▸ What you need to do: Find the line with "right elbow: (482, 712)" in the entries below. Repeat it, every following line, and the line with "left knee: (587, 439)", exactly and with nothing added.

▸ Source information:
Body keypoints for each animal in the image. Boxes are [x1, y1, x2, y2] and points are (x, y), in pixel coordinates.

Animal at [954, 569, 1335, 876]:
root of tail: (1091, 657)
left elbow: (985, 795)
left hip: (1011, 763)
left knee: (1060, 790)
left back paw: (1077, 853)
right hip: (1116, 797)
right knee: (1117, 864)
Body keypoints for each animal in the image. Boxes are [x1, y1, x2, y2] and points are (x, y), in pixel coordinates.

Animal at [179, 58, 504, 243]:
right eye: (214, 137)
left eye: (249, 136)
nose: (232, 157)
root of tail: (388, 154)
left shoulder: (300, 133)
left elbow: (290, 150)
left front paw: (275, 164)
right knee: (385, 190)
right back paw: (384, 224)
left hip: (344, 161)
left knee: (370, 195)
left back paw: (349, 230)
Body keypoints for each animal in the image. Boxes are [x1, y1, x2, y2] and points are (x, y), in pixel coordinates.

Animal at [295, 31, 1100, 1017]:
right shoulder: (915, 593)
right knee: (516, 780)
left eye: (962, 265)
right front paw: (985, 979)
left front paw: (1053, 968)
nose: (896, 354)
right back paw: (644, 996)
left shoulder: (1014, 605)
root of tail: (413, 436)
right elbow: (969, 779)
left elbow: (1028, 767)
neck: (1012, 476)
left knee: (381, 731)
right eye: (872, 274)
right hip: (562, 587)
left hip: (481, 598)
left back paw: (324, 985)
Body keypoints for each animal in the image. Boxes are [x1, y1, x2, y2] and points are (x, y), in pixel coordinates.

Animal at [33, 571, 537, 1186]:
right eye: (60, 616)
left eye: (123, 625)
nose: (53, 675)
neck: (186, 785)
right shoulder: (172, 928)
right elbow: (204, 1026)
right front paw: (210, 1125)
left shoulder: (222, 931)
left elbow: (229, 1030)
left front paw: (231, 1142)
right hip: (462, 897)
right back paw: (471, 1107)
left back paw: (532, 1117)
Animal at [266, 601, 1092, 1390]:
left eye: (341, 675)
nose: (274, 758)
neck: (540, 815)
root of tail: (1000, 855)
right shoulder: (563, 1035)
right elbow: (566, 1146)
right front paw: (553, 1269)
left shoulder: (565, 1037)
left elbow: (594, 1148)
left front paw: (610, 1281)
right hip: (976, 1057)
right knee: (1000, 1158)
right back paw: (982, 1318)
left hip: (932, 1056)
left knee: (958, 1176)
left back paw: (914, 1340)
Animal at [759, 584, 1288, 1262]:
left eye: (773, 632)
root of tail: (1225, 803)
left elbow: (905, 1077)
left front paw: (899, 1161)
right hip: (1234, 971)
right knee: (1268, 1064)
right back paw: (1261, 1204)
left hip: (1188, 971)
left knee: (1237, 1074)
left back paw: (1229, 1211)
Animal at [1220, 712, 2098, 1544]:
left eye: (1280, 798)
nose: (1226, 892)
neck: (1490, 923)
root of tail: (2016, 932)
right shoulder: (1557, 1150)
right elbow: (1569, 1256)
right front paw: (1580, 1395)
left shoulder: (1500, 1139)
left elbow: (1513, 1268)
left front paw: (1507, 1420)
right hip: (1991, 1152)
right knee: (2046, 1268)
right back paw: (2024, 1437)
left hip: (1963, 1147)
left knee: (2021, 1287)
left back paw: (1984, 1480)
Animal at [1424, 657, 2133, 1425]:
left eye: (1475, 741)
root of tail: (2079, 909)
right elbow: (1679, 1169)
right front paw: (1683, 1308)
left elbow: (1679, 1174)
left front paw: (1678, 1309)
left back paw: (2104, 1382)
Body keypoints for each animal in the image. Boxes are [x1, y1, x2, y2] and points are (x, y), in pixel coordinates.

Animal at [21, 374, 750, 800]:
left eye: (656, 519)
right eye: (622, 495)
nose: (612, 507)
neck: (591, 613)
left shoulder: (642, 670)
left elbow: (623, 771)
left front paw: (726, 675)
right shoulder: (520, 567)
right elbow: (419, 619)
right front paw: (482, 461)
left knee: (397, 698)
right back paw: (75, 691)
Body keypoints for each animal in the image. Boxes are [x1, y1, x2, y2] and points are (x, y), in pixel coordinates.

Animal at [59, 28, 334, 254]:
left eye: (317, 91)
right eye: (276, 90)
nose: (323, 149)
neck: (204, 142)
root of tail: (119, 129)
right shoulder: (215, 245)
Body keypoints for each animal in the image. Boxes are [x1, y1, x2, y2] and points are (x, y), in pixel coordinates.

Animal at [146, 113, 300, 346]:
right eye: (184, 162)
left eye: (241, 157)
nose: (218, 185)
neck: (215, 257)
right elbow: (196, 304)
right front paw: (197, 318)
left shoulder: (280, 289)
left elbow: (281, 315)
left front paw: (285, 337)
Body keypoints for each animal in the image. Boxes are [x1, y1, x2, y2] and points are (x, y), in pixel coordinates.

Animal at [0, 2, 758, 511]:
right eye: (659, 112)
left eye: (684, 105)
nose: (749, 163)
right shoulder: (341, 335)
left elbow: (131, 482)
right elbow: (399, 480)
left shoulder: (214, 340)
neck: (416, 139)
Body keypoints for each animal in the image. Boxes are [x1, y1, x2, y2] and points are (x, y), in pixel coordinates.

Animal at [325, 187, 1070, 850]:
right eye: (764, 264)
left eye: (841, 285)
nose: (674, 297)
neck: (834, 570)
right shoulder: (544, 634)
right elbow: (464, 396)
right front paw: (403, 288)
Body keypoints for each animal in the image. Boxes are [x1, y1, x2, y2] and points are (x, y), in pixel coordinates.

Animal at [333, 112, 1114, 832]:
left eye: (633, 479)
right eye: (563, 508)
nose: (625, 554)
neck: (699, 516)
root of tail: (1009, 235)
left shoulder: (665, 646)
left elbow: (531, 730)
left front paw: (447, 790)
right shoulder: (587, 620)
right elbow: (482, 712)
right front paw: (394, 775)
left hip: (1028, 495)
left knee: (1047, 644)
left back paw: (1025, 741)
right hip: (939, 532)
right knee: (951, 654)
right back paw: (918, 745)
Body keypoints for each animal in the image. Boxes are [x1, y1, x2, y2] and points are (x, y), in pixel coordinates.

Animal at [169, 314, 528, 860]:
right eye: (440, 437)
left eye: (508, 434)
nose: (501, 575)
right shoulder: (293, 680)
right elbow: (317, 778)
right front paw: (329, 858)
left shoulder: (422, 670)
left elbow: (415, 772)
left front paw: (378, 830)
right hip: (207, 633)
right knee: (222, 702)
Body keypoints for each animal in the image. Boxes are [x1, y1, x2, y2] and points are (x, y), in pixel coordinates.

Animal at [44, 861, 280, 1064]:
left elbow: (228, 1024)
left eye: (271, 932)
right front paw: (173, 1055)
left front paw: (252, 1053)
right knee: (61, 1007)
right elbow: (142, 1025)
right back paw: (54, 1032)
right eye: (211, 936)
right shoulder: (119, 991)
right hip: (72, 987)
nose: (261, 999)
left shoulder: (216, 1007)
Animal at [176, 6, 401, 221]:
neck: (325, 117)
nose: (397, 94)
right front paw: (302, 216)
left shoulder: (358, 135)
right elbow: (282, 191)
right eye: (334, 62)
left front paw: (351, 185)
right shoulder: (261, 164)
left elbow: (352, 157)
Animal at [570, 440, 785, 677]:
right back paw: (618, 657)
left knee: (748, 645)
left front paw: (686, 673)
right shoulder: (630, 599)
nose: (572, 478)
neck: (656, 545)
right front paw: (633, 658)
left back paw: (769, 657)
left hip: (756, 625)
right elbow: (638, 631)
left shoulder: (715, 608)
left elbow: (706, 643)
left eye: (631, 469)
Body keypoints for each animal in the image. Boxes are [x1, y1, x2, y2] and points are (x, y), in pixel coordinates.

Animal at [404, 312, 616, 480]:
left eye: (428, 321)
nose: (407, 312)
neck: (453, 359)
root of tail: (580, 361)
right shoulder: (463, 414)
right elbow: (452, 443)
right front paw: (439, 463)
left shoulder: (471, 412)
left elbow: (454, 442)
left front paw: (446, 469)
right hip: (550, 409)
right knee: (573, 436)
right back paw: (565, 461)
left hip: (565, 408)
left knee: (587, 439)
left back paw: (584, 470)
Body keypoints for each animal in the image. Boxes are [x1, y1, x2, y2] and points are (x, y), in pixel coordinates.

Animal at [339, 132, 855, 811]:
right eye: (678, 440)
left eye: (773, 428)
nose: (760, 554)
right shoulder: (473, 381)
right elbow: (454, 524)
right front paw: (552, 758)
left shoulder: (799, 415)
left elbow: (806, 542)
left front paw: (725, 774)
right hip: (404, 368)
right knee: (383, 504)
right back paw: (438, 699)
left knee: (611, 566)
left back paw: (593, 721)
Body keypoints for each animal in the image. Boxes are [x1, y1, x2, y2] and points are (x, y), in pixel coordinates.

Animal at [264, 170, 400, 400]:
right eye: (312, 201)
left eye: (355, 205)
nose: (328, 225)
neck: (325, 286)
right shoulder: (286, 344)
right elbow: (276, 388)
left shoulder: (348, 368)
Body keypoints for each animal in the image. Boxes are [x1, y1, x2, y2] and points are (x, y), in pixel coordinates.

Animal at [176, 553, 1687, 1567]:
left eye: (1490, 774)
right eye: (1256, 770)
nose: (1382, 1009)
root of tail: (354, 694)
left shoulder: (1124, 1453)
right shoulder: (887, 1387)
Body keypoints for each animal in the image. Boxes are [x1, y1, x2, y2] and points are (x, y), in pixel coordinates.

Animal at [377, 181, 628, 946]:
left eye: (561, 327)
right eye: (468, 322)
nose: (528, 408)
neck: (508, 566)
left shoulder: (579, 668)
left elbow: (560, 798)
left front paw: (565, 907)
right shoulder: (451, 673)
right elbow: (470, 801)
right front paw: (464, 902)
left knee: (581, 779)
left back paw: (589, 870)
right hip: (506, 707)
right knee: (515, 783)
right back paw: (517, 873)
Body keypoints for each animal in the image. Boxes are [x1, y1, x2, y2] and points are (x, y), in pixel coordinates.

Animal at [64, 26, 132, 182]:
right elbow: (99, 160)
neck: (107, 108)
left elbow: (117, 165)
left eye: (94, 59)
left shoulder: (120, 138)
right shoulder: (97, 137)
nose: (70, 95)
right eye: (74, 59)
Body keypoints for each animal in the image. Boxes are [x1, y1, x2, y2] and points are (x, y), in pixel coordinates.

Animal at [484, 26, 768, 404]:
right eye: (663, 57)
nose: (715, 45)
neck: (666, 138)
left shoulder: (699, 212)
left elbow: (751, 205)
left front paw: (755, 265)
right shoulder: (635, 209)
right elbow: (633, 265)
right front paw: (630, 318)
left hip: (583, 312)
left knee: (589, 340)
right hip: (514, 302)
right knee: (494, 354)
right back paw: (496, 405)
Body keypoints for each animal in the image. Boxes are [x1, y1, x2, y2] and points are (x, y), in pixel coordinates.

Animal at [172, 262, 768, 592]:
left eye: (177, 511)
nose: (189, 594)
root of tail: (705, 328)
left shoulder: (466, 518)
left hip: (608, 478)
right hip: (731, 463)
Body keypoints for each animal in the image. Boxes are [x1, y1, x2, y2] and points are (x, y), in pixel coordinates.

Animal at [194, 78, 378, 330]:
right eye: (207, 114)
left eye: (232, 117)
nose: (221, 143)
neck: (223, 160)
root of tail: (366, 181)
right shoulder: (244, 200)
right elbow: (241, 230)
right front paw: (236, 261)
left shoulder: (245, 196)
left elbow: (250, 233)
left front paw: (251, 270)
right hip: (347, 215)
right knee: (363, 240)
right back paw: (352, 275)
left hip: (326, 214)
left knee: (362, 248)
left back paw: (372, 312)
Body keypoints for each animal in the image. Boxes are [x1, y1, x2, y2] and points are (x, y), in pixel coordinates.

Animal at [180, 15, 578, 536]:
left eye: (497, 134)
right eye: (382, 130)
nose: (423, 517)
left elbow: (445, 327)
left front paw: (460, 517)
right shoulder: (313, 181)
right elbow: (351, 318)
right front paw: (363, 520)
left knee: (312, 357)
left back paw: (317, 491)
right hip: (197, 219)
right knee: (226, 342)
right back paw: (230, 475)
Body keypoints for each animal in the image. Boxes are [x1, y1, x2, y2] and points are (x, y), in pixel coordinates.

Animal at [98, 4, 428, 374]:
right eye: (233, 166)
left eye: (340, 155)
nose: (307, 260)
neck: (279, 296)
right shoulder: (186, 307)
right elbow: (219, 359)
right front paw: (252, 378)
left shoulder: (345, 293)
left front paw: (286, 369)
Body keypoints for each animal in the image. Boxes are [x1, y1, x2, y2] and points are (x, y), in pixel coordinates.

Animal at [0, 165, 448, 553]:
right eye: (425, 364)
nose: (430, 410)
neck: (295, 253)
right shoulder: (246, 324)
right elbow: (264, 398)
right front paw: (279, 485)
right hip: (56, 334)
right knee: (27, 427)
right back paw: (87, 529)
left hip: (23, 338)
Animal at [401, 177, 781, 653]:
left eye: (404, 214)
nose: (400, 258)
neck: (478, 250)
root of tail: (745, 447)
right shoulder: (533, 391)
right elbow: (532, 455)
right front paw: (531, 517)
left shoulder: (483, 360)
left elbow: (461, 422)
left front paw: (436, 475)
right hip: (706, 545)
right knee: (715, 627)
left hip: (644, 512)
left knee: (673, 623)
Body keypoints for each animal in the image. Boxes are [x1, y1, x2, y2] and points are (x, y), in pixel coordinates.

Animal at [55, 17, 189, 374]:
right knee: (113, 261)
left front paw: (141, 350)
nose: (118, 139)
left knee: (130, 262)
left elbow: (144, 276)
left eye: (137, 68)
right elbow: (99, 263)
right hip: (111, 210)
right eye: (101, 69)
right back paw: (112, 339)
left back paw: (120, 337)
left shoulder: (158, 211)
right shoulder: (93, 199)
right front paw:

▸ Result:
right elbow: (482, 712)
right front paw: (394, 775)
left hip: (1028, 495)
left knee: (1047, 644)
left back paw: (1025, 741)
right hip: (939, 532)
right knee: (951, 654)
right back paw: (918, 745)
Body keypoints for each animal in the image. Boxes are [x1, y1, x2, y2] and points are (x, y), in pixel coordinates.

Animal at [169, 314, 528, 860]:
right eye: (440, 437)
left eye: (508, 434)
nose: (501, 575)
right shoulder: (293, 680)
right elbow: (317, 778)
right front paw: (329, 858)
left shoulder: (422, 670)
left elbow: (415, 772)
left front paw: (378, 830)
right hip: (207, 633)
right knee: (222, 702)
Body keypoints for each animal in the image. Boxes are [x1, y1, x2, y2] and points are (x, y), in pixel coordinates.

Animal at [44, 861, 280, 1064]:
left elbow: (228, 1024)
left eye: (271, 932)
right front paw: (173, 1055)
left front paw: (252, 1053)
right knee: (61, 1007)
right elbow: (142, 1025)
right back paw: (54, 1032)
right eye: (211, 936)
right shoulder: (119, 991)
right hip: (72, 987)
nose: (261, 999)
left shoulder: (216, 1007)
Animal at [176, 6, 401, 221]:
neck: (325, 117)
nose: (397, 94)
right front paw: (302, 216)
left shoulder: (358, 135)
right elbow: (282, 191)
right eye: (334, 62)
left front paw: (351, 185)
right shoulder: (261, 164)
left elbow: (352, 157)
Animal at [570, 440, 785, 677]:
right back paw: (618, 657)
left knee: (748, 645)
left front paw: (686, 673)
right shoulder: (630, 599)
nose: (572, 478)
neck: (656, 545)
right front paw: (633, 658)
left back paw: (769, 657)
left hip: (756, 625)
right elbow: (638, 631)
left shoulder: (715, 608)
left elbow: (706, 643)
left eye: (631, 469)
Body keypoints for each animal in the image. Boxes are [x1, y1, x2, y2] and points are (x, y), in pixel coordinates.

Animal at [404, 312, 616, 480]:
left eye: (428, 321)
nose: (407, 312)
neck: (453, 359)
root of tail: (580, 361)
right shoulder: (463, 414)
right elbow: (452, 443)
right front paw: (439, 463)
left shoulder: (471, 412)
left elbow: (454, 442)
left front paw: (446, 469)
right hip: (550, 409)
right knee: (573, 436)
right back paw: (565, 461)
left hip: (565, 408)
left knee: (587, 439)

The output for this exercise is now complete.